This piece was originally written a couple weeks after David Foster Wallace's (DFWs) suicide, Sept. 12, 2008. I lived less than twenty minutes south of where DFW taught at the Claremont Colleges the last half decade or so of his life. I often considered the dreamy idea of either just showing up at one of his classes, or calling his department and seeing if I could get through to him, not to be a worshipful lunatic fan looking to him as some messiah, but simply to ask him if he wanted to go hiking. In the mountains I know like the back of my hand literally just behind and to the north of his back yard. I thought a question like that might disarm him, and would allow me to explain to him quickly that I wasn't a stalker or serial killer, but simply loved to hike, and thought he might like to too; and then I'd tell him, once we were on the trail (Icehouse Canyon Trail probably) how the outdoors have been such an escape, a refuge and replenishment for my often overly wrought, too easily discouraged and depressed, stressed out, strung out mind. I may arrive at the trail head a tumult of anxiety and neurotic nerves, but that baggage of negative emotion sheds quick, once my lug-soled boots leave their first treads on that dusty trail. I figured David could use such a sanctuary, where, as John Muir wrote, "cares drop off like autumn leaves," and it would've been my joy to share my mountain sanctuary with him...
Anyway, below is what I wrote in appreciation of him, and also after having recently completed what would become his final (and wonderful!) essay collection, Consider the Lobster, in late Sept., 2008:
In lieu of standard review (supposedly a "review" I know I'll never write again),
Dude, it's just lobsters man, relax.
interspersed within whatever the hell this is (homage? tribute? unconscionable crap?) I’m presently composing now
Why do you care so deeply about lobsters? Don’t you think you maybe, just maybe, you might care a wee bit too much about bottom-dwellers?
are snippets from an imaginary one-sided conversation, a brief and hideous interview, I had with the late David Foster Wallace recently;
Mr. Wallace, if you'll pardon my transgression as I regress to alluding to an earlier famous essay of yours, can’t you suck down some margaritas and just enjoy the damn cruise?
said fantasy monologue acting, I believe, as curious catharsis, channeling my loss -- strangely (inappropriately?) personal,
You tell us lobsters’er basically gigantic insects, that folks on the coast of Maine call ‘em ‘bugs,’ so what are you...I don't see you getting all eloquently loquacious too about the unethical treatment of escargot!

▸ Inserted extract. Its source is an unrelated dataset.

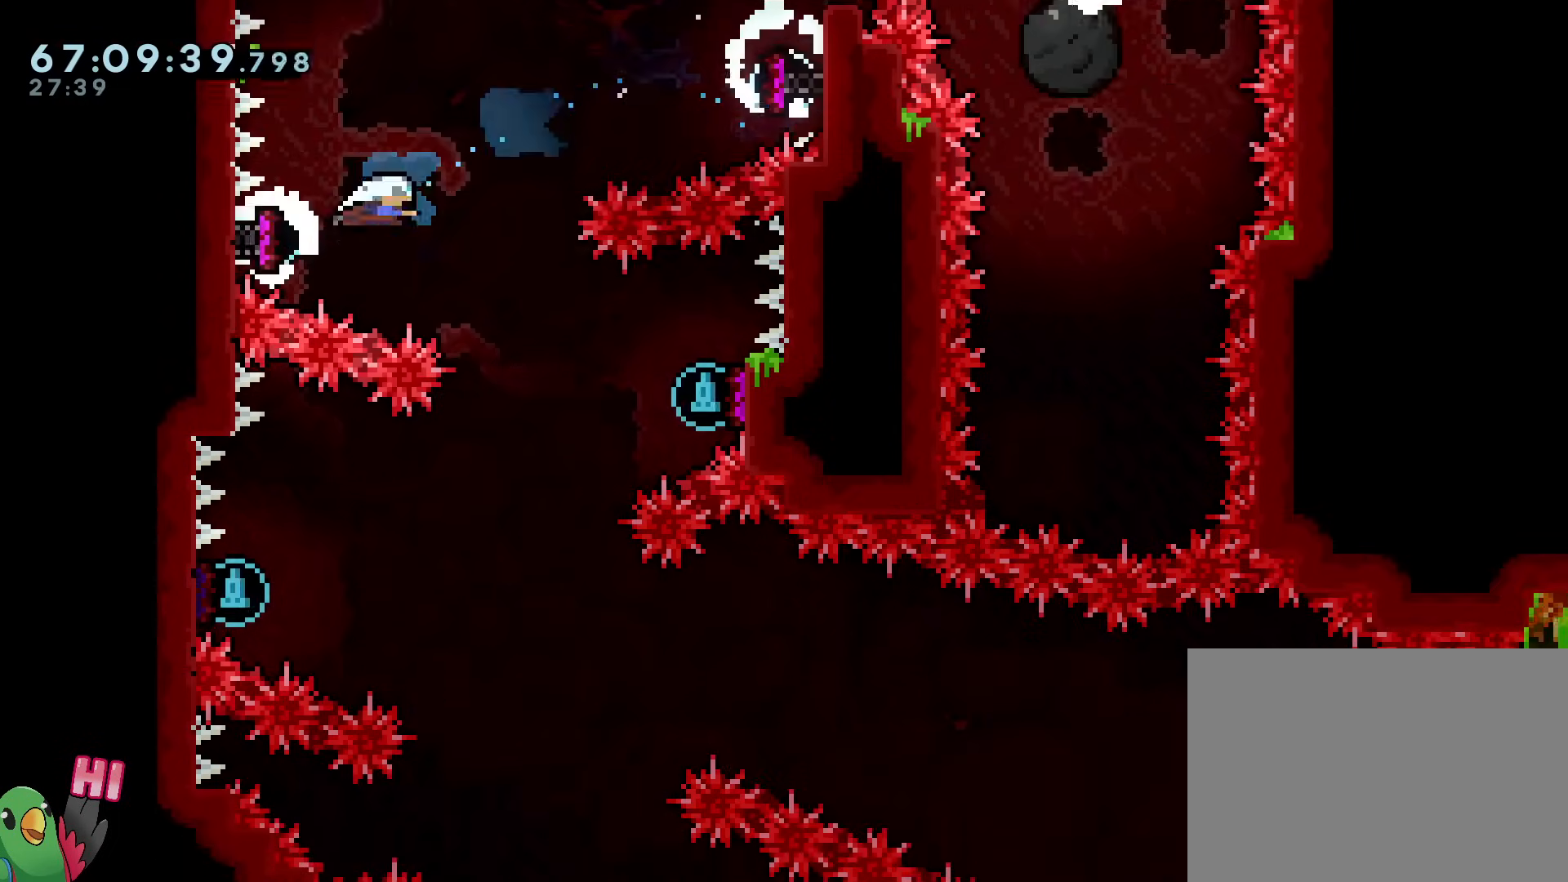
{"buttons": ["Y"], "left_stick": "down-left", "right_stick": "center", "events": [[34, "Y", "down"], [184, "Y", "up"], [367, "Y", "down"], [367, "left_stick", "down-left"]]}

though simultaneously distant, our "relationship" and, I guess, vicarious?, if that’s the right word, which I don't think it is (I mean, I obviously didn’t know David Foster Wallace
I’ll admit I’ve never really considered the lobster like you have, DFW (if I may call use the acronym, DFW, as you're prone to frequently do), and if I’ve ever considered lobsters before buying your book (besides acknowledging that they taste mmm-mmm good, dip ‘em in golden liquid butter, mmm), I’ve considered them disgustingly overgrown, underseawater cockroaches.
even though his writing spoke to me (and even spoke for me when I couldn't put the words to whatever concept or descriptive myself) and untold others about everything and more, as in Moses-and-the-Burning-Bush-Speak, as if he were indeed (not necessarily Yahweh or Allah or Buddha) but my/our dearest most understanding friend) -- into, what?,
Remove their pincers, paint ‘em black – voila! -- you got yourself a ‘roided up sea salted cockroach -- yuck
something “productive?”; nah, what the hell does that mean?-- that’s the sort of disingenuous drivel DFW loathed; or,
I’m just infinitely jesting - ha! get it? - about the lobsters, Mr. Wallace, I admire your enriching, truly educational and edifying, disturbing even, ultra-linguistic meta-analysis of ethics/morality-Maine-Lobster-Festivalish
channeling to maybe expunge the nebulous, hard to mentally grasp and accurately articulate, grief (yes, my own personal grief, even though I never met the man) over DFWs death, (why it’s so painful to me when I didn’t literally know him beyond his books/interviews) out of my head, onto the page,
Forgive my sentimentality, Dave – and what’s so necessarily automatically wrong with being somewhat sentimental like Charles Dickens at times anyway?!
so that my heart can maybe intervene and somehow translate these emotions in-transit through the oblivion between my brain and the page in order to...in order to what?...make sense of it?...
But I’m already remembering you fondly, perhaps even - yes! - sentimentally, despite your assumed omnipresent protestations of hyper-literary-vigilance against said syrupy nostalgia -- and despite what you...how could you, Dave?...what you did.
make sense of the bewildering incomprehensibility of what you did, taking your own beloved life...like eternity, it will never be explained, only hinted at in essays and fictions, because the only person who could possibly explain it to us, you Dave, is dead.
Nevermind, Mr Wallace, I'm obviously confused from so much considering, searching for answers to infinite questions only you'd think to ask, and know how to answer.